Azerbaigian, a rischio i finanziamenti per il corridoio sud del gas?

bandiera dell’Azerbaigian, foto © Berber Verpoest

La stretta repressiva sulla società civile azera potrebbe costare cara al governo di Baku. L’Iniziativa Internazionale sulla Trasparenza nell’Industria Estrattiva (EITI) ha infatti concesso non più di quattro mesi all’esecutivo del Paese caucasico per modificare la normativa sulle Ong – che di fatto hanno un margine di manovra molto ridotto e non sono libere.

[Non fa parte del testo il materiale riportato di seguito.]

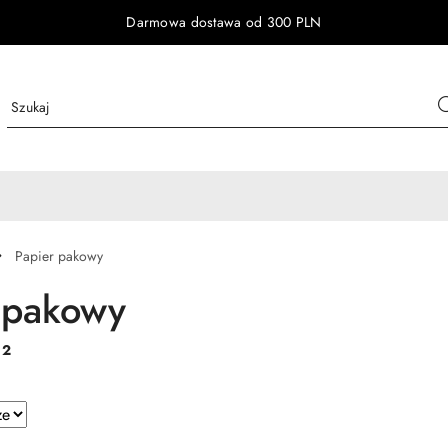
Darmowa dostawa od 300 PLN
Papier pakowy
 pakowy
:
2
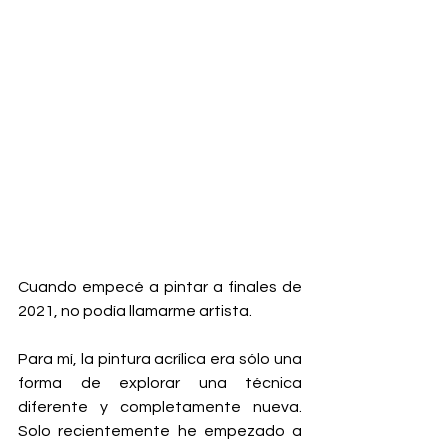
Cuando empecé a pintar a finales de 
2021, no podía llamarme artista.
Para mí, la pintura acrílica era sólo una 
forma de explorar una técnica 
diferente y completamente nueva. 
Solo recientemente he empezado a 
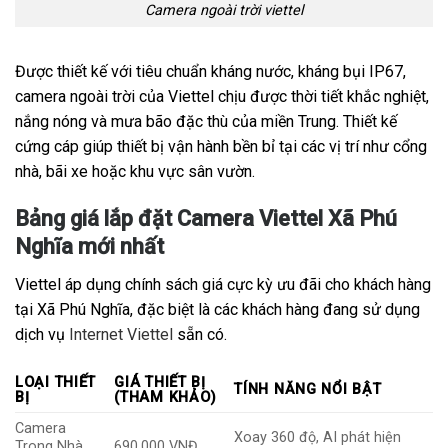
Camera ngoài trời viettel
Được thiết kế với tiêu chuẩn kháng nước, kháng bụi IP67,
camera ngoài trời của Viettel chịu được thời tiết khắc nghiệt,
nắng nóng và mưa bão đặc thù của miền Trung. Thiết kế
cứng cáp giúp thiết bị vận hành bền bỉ tại các vị trí như cổng
nhà, bãi xe hoặc khu vực sân vườn.
Bảng giá lắp đặt Camera Viettel Xã Phú
Nghĩa mới nhất
Viettel áp dụng chính sách giá cực kỳ ưu đãi cho khách hàng
tại Xã Phú Nghĩa, đặc biệt là các khách hàng đang sử dụng
dịch vụ
Internet Viettel
sẵn có.
LOẠI THIẾT
GIÁ THIẾT BỊ
TÍNH NĂNG NỔI BẬT
BỊ
(THAM KHẢO)
Camera
Xoay 360 độ, AI phát hiện
Trong Nhà
690.000 VNĐ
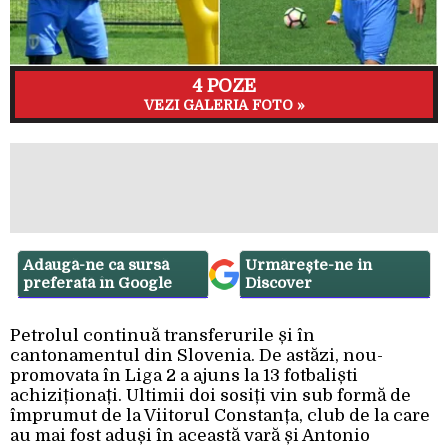
4 POZE
VEZI GALERIA FOTO »
Adaugă-ne ca sursă
Urmărește-ne in
preferată în Google
Discover
Petrolul continuă transferurile și în
cantonamentul din Slovenia. De astăzi, nou-
promovata în Liga 2 a ajuns la 13 fotbaliști
achiziționați. Ultimii doi sosiți vin sub formă de
împrumut de la Viitorul Constanța, club de la care
au mai fost aduși în această vară și Antonio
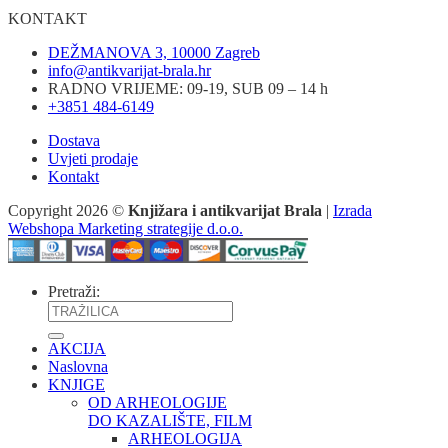
KONTAKT
DEŽMANOVA 3, 10000 Zagreb
info@antikvarijat-brala.hr
RADNO VRIJEME: 09-19, SUB 09 – 14 h
+3851 484-6149
Dostava
Uvjeti prodaje
Kontakt
Copyright 2026 ©
Knjižara i antikvarijat Brala
|
Izrada
Webshopa Marketing strategije d.o.o.
Pretraži:
AKCIJA
Naslovna
KNJIGE
OD ARHEOLOGIJE
DO KAZALIŠTE, FILM
ARHEOLOGIJA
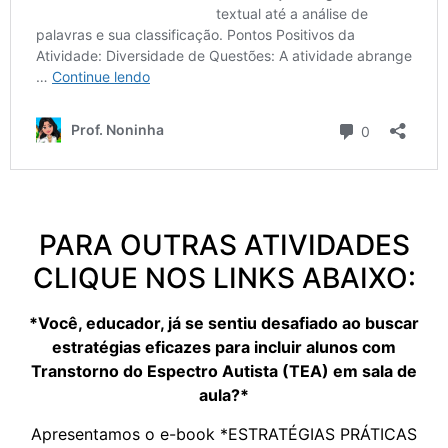
PARA OUTRAS ATIVIDADES
CLIQUE NOS LINKS ABAIXO:
*Você, educador, já se sentiu desafiado ao buscar
estratégias eficazes para incluir alunos com
Transtorno do Espectro Autista (TEA) em sala de
aula?*
Apresentamos o e-book *ESTRATÉGIAS PRÁTICAS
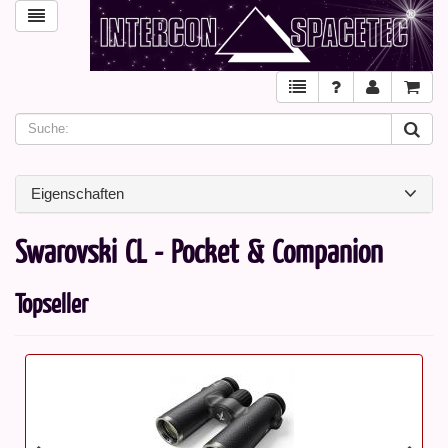
Eigenschaften
Swarovski CL - Pocket & Companion
Topseller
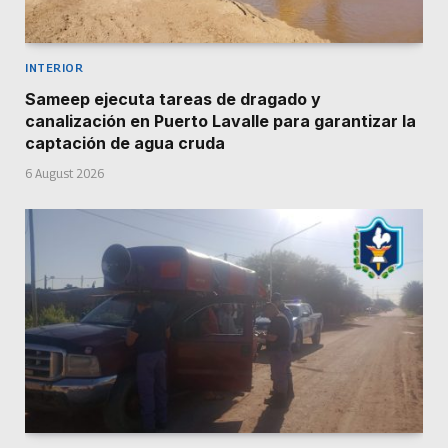
INTERIOR
Sameep ejecuta tareas de dragado y
canalización en Puerto Lavalle para garantizar la
captación de agua cruda
6 August 2026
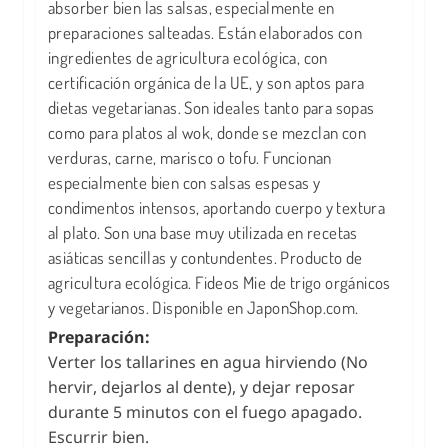
absorber bien las salsas, especialmente en
preparaciones salteadas. Están elaborados con
ingredientes de agricultura ecológica, con
certificación orgánica de la UE, y son aptos para
dietas vegetarianas. Son ideales tanto para sopas
como para platos al wok, donde se mezclan con
verduras, carne, marisco o tofu. Funcionan
especialmente bien con salsas espesas y
condimentos intensos, aportando cuerpo y textura
al plato. Son una base muy utilizada en recetas
asiáticas sencillas y contundentes. Producto de
agricultura ecológica. Fideos Mie de trigo orgánicos
y vegetarianos. Disponible en JaponShop.com.
Preparación:
Verter
los tallarines en agua hirviendo (No
hervir, dejarlos al dente)
,
y dejar reposar
durante
5 minutos con el fuego apagado.
Escurrir bien.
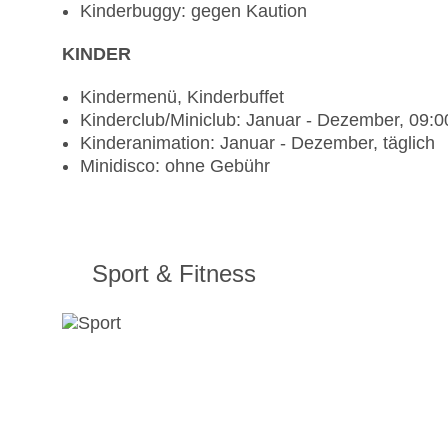
Kinderbuggy: gegen Kaution
KINDER
Kindermenü, Kinderbuffet
Kinderclub/Miniclub: Januar - Dezember, 09:0
Kinderanimation: Januar - Dezember, täglich
Minidisco: ohne Gebühr
Sport & Fitness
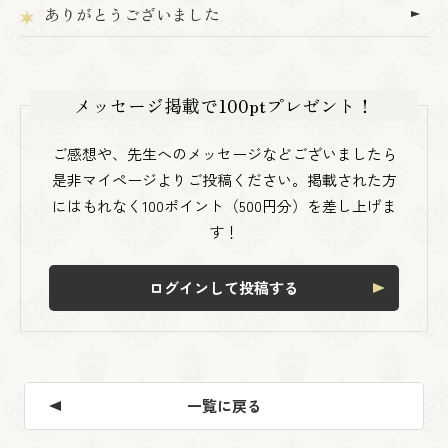
ありがとうございました
メッセージ掲載で100ptプレゼント！
ご感想や、先生へのメッセージなどございましたら
是非マイページよりご投稿ください。掲載された方
にはもれなく100ポイント（500円分）を差し上げま
す！
ログインして投稿する
一覧に戻る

L’EITI è un’iniziativa volontaria, con base a Oslo, in Norvegia, di cui fanno parte governi, imprese e Ong, che già nel 2015 aveva “declassato” l’Azerbaigian per il suo atteggiamento molto oltranzista nei confronti della società civile e degli oppositori – che abbiamo più volte raccontato sul sito di Re:Common (a questi link alcuni articoli: 12 3 ).

Va sottolineato che, in mancanza di progressi significativi, i finanziamenti delle Istituzioni Finanziarie Internazionali, in primis Banca mondiale e Banca europea per gli investimenti, per il Corridoio Sud del Gas potrebbero volatilizzarsi. Troppo “ingombrante” sarebbe il permanere del contrasto tra l’EITI e l’Azerbaigian, che porterebbe di conseguenza a una sospensione formale dall’Iniziativa.

Il mega gasdotto ha un costo stimato di 46 miliardi di dollari e comprende come tratto finale il contestatissimo TAP (Trans Adriatic Pipeline).